Disturbances in the Hedgehog(Hh) signaling play an important role in dysmorphogenesis of bone tissue and central nervous system during prenatal alcohol exposure, which underlies development of fetal alcohol syndrome. The involvement of Hh proteins in the mechanisms of alcohol intake in adults remains obscure. We investigated the role of the Hh cascade in voluntary ethanol drinking and development of anxiety-like behavior (ALB) during early abstinence and assessed changes in the expression of Hh pathway components in different brain regions of male Wistar rats in a model of voluntary alcohol drinking using the intermittent access to 20% ethanol in a two-bottle choice procedure. Purmorphamine (Hh cascade activator and Smoothened receptor agonist) was administered intraperitoneally at a dose of 5mg/kg body weight prior to 16-20 sessions of alcohol access. Purmorphamine had no effect on the ethanol preference; however, rats exposed to ethanol and receiving purmorphamine demonstrated changes in the ALB during the early abstinence period. Alcohol drinking affected the content of the Sonic hedgehog(Shh) and Patched mRNAs only in the amygdala.

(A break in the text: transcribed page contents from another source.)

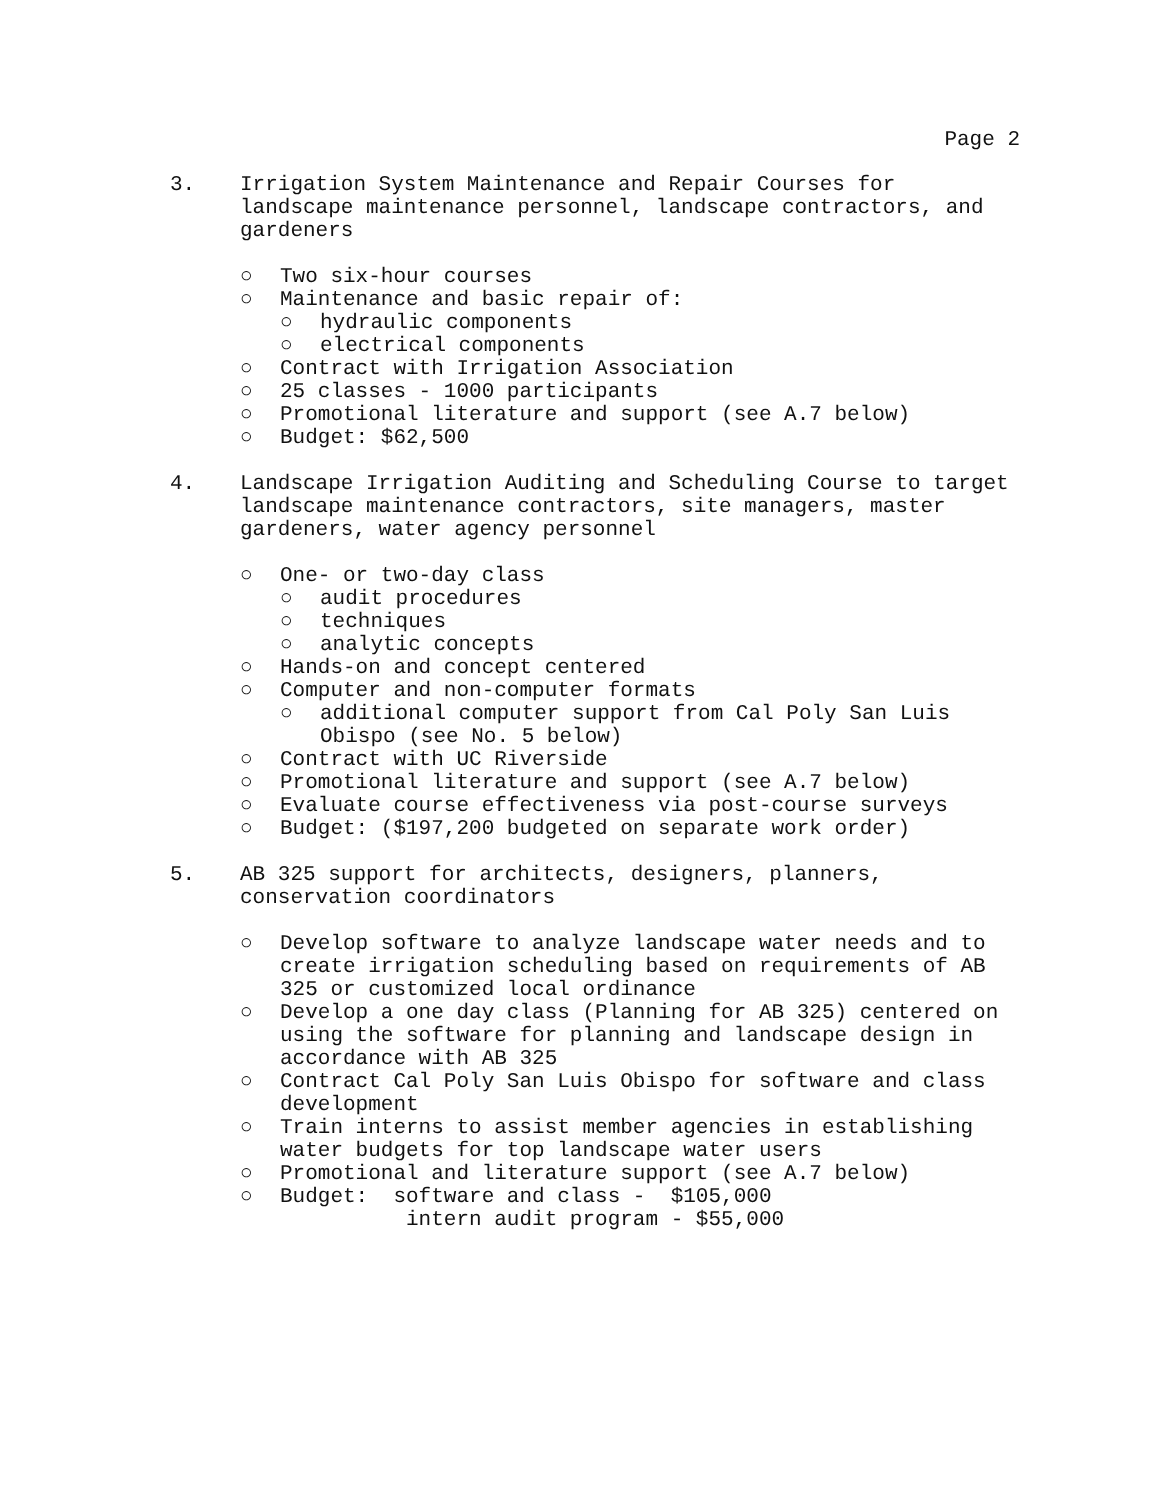Page 2
3. Irrigation System Maintenance and Repair Courses for landscape maintenance personnel, landscape contractors, and gardeners
○ Two six-hour courses
○ Maintenance and basic repair of:
○ hydraulic components
○ electrical components
○ Contract with Irrigation Association
○ 25 classes - 1000 participants
○ Promotional literature and support (see A.7 below)
○ Budget: $62,500
4. Landscape Irrigation Auditing and Scheduling Course to target landscape maintenance contractors, site managers, master gardeners, water agency personnel
○ One- or two-day class
○ audit procedures
○ techniques
○ analytic concepts
○ Hands-on and concept centered
○ Computer and non-computer formats
○ additional computer support from Cal Poly San Luis Obispo (see No. 5 below)
○ Contract with UC Riverside
○ Promotional literature and support (see A.7 below)
○ Evaluate course effectiveness via post-course surveys
○ Budget: ($197,200 budgeted on separate work order)
5. AB 325 support for architects, designers, planners, conservation coordinators
○ Develop software to analyze landscape water needs and to create irrigation scheduling based on requirements of AB 325 or customized local ordinance
○ Develop a one day class (Planning for AB 325) centered on using the software for planning and landscape design in accordance with AB 325
○ Contract Cal Poly San Luis Obispo for software and class development
○ Train interns to assist member agencies in establishing water budgets for top landscape water users
○ Promotional and literature support (see A.7 below)
○ Budget: software and class - $105,000
intern audit program - $55,000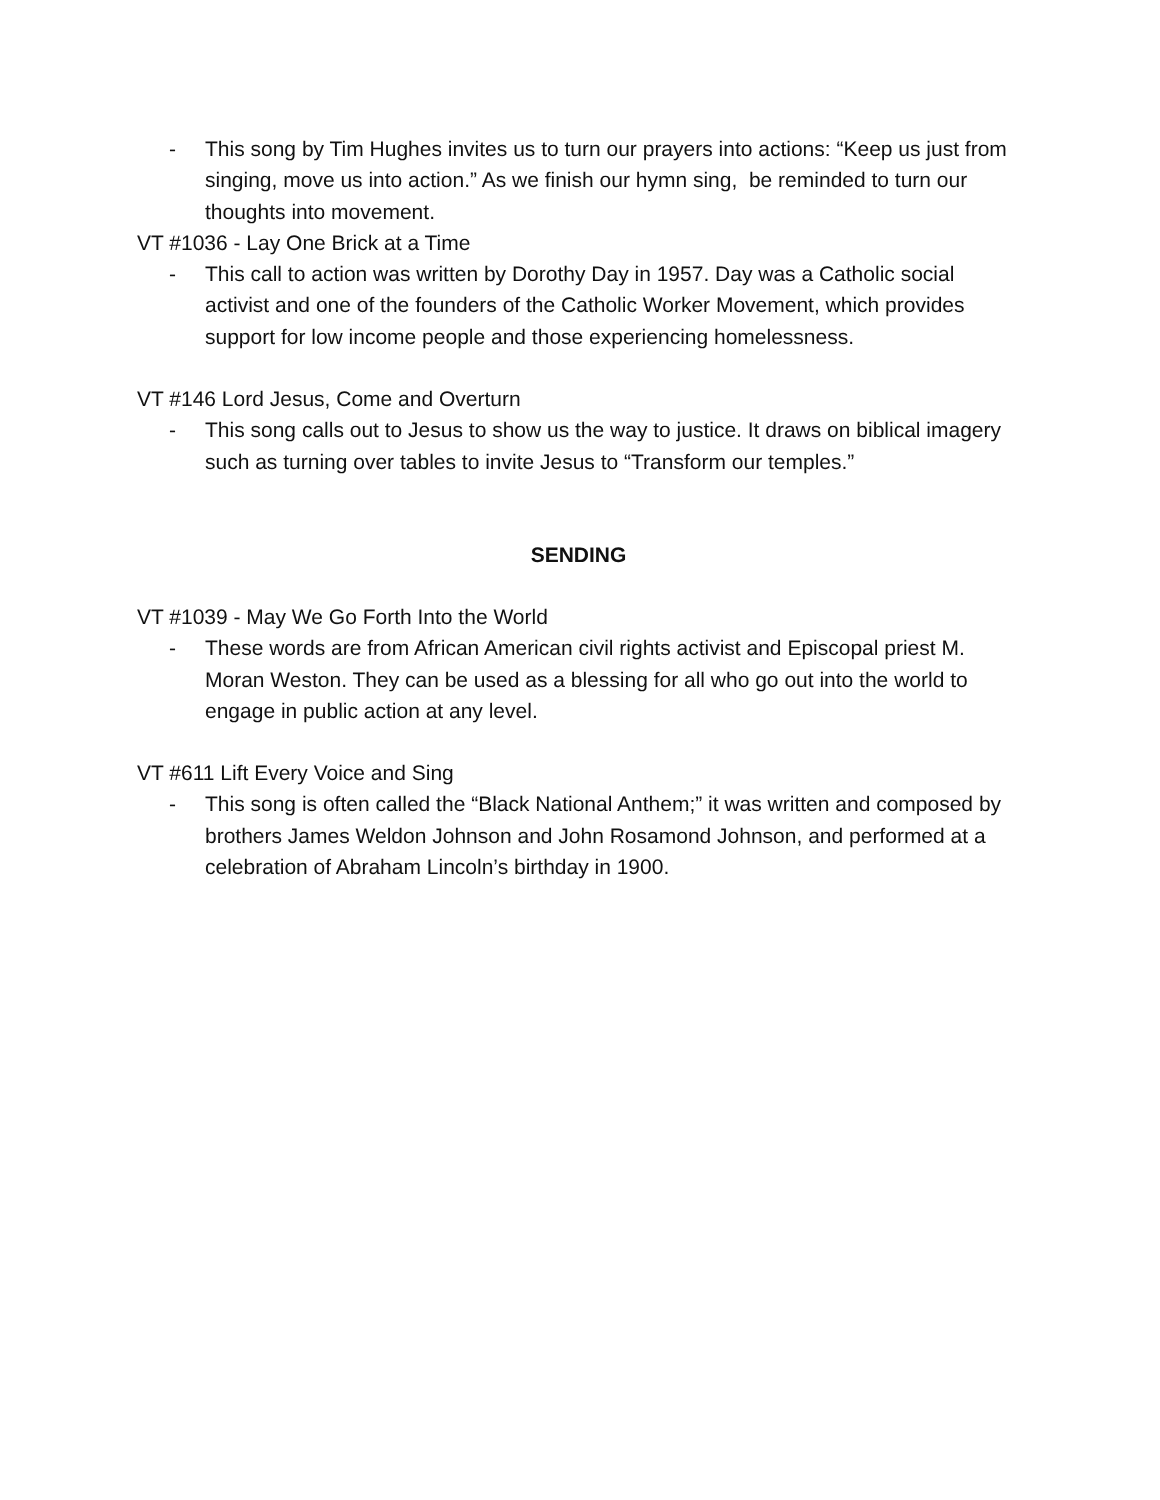- This song by Tim Hughes invites us to turn our prayers into actions: “Keep us just from singing, move us into action.” As we finish our hymn sing, be reminded to turn our thoughts into movement.
VT #1036 - Lay One Brick at a Time
- This call to action was written by Dorothy Day in 1957. Day was a Catholic social activist and one of the founders of the Catholic Worker Movement, which provides support for low income people and those experiencing homelessness.
VT #146 Lord Jesus, Come and Overturn
- This song calls out to Jesus to show us the way to justice. It draws on biblical imagery such as turning over tables to invite Jesus to “Transform our temples.”
SENDING
VT #1039 - May We Go Forth Into the World
- These words are from African American civil rights activist and Episcopal priest M. Moran Weston. They can be used as a blessing for all who go out into the world to engage in public action at any level.
VT #611 Lift Every Voice and Sing
- This song is often called the “Black National Anthem;” it was written and composed by brothers James Weldon Johnson and John Rosamond Johnson, and performed at a celebration of Abraham Lincoln’s birthday in 1900.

In rats exposed to ethanol and receiving purmorphamine, the level of Shh mRNA in the amygdala correlated negatively with the time spent in the open arms of the elevated plus maze. Therefore, we demonstrated for the first time that alterations in the Hh cascade induced by administration of purmorphamine did not affect alcohol preference in voluntary alcohol drinking. It was suggested that Hh cascade is involved in the development of anxiety after alcohol withdrawal through specific changes in the Hh cascade components in the amygdala.